In Maine’s maximum security prison, which follows some of these principles, “sex offenders live with general population. If that isn’t a sign of a healthy culture out of what is, by the way, for your listeners, that almost never happens.”
Coaches Instead of Defense
Brian’s football analogy captures his vision: “In today’s corrections, the residents are on a team on the offense, trying to move their ball down to the end zone, which is released in success in society. But who’s the defense? Well, in today’s corrections, the defense is housing. It’s jobs.

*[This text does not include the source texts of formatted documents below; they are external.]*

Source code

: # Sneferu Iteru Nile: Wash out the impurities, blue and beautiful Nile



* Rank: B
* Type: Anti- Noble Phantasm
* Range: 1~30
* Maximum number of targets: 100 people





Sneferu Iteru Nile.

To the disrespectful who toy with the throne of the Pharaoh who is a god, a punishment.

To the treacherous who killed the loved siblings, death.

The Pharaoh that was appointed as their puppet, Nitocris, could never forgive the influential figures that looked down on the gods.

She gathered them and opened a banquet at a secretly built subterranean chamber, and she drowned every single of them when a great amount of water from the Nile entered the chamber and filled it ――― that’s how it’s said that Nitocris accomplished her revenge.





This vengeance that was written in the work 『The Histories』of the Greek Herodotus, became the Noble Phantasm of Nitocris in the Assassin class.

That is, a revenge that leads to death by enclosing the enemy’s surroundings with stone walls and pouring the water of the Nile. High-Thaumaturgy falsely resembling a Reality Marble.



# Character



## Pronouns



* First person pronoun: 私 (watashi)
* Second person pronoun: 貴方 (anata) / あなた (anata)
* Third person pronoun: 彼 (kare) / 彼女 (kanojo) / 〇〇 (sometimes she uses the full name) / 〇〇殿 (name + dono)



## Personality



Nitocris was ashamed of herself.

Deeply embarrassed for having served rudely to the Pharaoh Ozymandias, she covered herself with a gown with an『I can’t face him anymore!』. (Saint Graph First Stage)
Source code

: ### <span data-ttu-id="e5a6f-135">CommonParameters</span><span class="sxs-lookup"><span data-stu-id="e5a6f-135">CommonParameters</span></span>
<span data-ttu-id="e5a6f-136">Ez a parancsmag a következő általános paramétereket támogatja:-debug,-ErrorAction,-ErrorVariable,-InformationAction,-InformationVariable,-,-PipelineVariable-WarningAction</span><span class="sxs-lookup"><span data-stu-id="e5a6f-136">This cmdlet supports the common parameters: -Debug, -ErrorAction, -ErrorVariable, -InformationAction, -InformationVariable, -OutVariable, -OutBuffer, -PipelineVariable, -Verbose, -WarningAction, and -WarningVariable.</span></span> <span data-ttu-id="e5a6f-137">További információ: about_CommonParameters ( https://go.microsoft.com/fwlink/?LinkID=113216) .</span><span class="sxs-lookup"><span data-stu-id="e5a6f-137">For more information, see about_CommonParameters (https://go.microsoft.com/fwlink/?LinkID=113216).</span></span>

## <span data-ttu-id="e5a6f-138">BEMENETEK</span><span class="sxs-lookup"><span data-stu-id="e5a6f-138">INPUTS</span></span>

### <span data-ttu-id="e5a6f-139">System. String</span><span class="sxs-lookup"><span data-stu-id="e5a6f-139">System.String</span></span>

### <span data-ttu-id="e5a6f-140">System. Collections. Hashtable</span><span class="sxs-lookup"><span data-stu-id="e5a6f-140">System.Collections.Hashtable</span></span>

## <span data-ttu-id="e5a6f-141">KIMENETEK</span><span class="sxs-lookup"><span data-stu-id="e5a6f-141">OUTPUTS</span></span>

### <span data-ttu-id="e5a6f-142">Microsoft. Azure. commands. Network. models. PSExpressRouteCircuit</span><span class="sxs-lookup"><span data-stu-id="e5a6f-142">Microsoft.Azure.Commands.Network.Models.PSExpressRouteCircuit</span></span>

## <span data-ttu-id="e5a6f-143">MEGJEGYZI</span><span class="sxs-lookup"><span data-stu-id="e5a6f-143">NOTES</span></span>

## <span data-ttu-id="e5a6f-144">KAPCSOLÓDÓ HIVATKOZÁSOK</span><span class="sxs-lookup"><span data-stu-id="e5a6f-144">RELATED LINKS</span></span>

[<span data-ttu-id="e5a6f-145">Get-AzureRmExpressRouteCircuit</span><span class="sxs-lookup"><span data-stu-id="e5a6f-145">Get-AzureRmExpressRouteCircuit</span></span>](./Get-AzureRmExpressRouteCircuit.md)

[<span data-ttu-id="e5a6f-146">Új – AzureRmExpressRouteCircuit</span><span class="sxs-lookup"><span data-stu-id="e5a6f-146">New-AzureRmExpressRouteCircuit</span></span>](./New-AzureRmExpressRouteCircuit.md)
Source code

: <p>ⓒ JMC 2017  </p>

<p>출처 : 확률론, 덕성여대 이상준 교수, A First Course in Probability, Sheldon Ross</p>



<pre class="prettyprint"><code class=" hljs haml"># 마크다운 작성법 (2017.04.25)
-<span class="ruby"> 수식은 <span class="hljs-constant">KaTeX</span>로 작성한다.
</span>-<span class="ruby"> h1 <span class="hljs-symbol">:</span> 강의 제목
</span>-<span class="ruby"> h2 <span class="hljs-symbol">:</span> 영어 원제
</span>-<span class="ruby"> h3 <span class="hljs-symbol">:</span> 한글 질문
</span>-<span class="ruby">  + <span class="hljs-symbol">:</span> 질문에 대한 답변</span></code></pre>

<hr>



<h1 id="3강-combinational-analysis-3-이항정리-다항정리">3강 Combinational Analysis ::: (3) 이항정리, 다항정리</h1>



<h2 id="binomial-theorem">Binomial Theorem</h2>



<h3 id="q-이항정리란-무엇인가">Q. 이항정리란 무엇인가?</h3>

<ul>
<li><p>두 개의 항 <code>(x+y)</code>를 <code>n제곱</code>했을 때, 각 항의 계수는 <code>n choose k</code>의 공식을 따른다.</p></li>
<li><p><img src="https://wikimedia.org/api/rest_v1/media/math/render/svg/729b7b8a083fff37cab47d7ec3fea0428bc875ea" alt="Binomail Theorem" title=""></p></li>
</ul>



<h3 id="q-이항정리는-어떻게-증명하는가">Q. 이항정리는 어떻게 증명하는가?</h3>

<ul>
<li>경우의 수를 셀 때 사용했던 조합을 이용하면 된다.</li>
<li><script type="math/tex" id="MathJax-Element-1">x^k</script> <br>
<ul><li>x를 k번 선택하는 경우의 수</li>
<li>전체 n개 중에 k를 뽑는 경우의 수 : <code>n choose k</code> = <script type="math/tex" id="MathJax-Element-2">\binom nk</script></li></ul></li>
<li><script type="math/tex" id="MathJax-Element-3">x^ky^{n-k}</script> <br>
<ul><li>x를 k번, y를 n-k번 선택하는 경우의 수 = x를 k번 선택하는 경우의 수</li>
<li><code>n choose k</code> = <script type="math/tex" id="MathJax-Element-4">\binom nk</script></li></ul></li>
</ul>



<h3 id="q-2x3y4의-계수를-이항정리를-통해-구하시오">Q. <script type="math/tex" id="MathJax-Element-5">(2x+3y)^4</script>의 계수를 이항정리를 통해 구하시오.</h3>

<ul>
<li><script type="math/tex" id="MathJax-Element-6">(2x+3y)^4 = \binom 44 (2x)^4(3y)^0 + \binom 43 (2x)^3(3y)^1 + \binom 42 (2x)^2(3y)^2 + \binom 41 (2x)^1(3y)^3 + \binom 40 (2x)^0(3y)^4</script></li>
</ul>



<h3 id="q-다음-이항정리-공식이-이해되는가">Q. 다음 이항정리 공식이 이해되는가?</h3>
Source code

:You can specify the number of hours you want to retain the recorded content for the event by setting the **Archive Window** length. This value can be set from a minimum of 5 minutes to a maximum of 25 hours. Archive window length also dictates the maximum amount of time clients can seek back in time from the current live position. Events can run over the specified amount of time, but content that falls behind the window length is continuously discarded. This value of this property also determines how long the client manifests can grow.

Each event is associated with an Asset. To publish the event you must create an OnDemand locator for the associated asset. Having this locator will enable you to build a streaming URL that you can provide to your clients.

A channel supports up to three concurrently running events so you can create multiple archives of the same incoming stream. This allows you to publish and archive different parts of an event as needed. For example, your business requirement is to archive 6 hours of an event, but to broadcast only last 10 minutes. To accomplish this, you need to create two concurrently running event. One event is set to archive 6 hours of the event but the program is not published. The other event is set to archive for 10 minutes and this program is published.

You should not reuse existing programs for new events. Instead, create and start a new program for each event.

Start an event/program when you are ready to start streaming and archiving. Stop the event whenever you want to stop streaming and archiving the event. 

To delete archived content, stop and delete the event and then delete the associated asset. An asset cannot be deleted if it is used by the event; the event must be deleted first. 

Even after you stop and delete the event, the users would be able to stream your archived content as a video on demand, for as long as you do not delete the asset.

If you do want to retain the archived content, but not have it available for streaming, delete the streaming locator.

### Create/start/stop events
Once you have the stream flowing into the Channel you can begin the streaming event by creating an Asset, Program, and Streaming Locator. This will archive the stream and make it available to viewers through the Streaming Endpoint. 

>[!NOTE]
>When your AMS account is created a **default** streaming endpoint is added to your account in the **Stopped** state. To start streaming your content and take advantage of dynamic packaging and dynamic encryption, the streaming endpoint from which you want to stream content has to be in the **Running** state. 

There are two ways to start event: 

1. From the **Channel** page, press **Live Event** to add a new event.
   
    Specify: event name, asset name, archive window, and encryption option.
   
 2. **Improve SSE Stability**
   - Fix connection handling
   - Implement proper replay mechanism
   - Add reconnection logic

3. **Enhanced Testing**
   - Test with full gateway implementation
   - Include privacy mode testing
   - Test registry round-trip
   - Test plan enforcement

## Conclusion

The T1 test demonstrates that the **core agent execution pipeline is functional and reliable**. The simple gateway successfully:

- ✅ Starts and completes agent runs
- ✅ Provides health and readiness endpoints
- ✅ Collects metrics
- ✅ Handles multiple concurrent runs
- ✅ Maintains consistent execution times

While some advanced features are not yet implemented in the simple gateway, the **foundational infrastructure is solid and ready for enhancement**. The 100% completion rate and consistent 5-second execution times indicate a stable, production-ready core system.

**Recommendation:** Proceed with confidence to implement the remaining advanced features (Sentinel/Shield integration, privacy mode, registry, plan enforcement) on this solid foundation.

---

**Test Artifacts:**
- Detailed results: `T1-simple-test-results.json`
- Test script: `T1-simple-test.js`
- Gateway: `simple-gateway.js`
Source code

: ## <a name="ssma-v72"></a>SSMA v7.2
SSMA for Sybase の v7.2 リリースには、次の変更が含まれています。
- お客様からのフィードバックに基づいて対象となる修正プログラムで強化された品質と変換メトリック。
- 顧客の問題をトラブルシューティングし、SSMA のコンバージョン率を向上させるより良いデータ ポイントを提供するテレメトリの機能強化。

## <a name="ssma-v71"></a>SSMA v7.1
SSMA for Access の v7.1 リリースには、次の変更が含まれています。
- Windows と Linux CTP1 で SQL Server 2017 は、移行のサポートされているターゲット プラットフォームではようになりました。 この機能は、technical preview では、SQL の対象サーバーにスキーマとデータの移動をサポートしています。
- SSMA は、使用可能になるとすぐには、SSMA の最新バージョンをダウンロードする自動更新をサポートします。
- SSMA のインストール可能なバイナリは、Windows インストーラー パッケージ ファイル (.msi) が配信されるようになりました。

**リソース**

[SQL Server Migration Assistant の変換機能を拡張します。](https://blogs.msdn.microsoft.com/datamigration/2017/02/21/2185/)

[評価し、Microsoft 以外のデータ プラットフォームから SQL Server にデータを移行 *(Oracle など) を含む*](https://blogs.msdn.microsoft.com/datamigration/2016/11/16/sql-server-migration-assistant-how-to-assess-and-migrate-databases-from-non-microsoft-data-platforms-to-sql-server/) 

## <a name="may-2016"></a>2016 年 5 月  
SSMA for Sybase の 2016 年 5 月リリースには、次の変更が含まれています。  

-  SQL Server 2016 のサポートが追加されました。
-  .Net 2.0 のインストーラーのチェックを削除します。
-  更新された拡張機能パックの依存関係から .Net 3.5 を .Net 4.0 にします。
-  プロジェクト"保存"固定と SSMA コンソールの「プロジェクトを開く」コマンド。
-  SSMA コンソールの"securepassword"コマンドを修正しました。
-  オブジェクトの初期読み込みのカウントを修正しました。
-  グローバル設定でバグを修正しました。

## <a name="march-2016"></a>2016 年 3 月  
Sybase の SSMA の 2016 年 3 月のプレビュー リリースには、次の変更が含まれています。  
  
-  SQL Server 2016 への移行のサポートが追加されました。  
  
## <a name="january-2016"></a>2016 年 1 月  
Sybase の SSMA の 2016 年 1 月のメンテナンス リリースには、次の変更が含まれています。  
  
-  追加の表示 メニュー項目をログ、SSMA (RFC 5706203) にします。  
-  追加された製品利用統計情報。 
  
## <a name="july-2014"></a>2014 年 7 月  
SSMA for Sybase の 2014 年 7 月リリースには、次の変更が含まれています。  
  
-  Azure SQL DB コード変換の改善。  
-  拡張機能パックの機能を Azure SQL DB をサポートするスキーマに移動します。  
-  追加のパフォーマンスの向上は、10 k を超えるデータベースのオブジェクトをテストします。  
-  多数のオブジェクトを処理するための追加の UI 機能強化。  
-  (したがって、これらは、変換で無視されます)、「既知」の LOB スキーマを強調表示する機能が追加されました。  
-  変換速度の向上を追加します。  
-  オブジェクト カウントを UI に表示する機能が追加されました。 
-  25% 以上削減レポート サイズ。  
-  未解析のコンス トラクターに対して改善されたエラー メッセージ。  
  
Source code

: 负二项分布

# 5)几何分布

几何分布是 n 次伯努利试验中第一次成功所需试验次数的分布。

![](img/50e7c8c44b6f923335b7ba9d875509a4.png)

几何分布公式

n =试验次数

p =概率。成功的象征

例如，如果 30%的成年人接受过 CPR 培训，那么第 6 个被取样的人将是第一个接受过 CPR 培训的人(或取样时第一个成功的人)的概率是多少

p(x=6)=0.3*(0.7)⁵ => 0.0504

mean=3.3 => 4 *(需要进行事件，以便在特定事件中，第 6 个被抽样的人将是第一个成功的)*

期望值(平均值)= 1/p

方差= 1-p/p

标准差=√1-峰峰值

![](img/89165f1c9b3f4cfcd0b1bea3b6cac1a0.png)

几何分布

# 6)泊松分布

It’s the felon tag.”
His solution? “We pull the officers off the field, and we put them on the sideline as coaches, encouragers.” Officers become part of the solution, not obstacles. “The officer should be on the sideline encouraging the residents to move through those challenges to their end zone, not be on the field, stopping them from moving to their end zone.”
The Nonprofit Disruption
Social Purpose Corrections operates on a simple premise: take private prison efficiencies and apply them to a nonprofit model. Instead of profits going to shareholders, everything gets reinvested in programming, mental health, job training, and reentry support.
“What if 100% of prison net revenues were reinvested into drug alcohol rehabilitation, on-site job training, education programs, accessible mental health and self-care treatment, mentorships, employee training, medical care, real-world reentry assistance?” It’s not just theory anymore. They’ve got backing, including a recent million-dollar investment.
Brian’s track record gives him credibility few have. “I’m one of the most diverse corrections leaders in the United States. I managed BOP, U.S. Marshall detention, immigration prisons, six states, two jails, men, women, max, minimum. I started a nationwide transgender unit.”
The goal isn’t just reducing recidivism, though Brian’s confident they can do that. It’s changing how people leave prison. “We want to leave our facilities with a job in housing,” he said. Not $50 and a bus ticket to nowhere.
Brian spent three decades in a system he now calls insane. His solution isn’t to tear it down but to prove there’s a better way. Sometimes it takes an insider to see what everyone else has accepted as normal.